=== WHAT IS NEEDED ===
Would you please write out each of the entries below exactly, omitting pictures?

=== MATERIALS PROVIDED ===
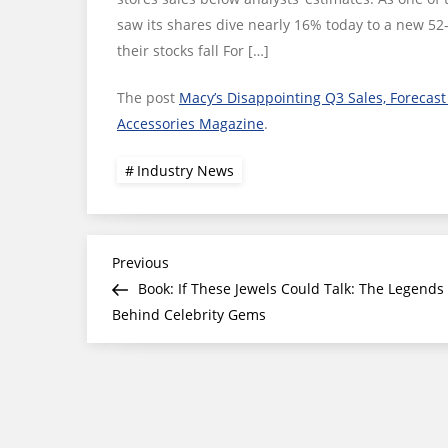
saw its shares dive nearly 16% today to a new 52
their stocks fall For […]
The post
Macy’s Disappointing Q3 Sales, Forecast 
Accessories Magazine
.
Industry News
Post
Previous
Previous
Post
Book: If These Jewels Could Talk: The Legends
navigation
Behind Celebrity Gems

=== OUTPUT BELOW ===
saw its shares dive nearly 16% today to a new 52
their stocks fall For […]
The post
Macy’s Disappointing Q3 Sales, Forecast 
Accessories Magazine
.
Industry News
Post
Previous
Previous
Post
Book: If These Jewels Could Talk: The Legends
navigation
Behind Celebrity Gems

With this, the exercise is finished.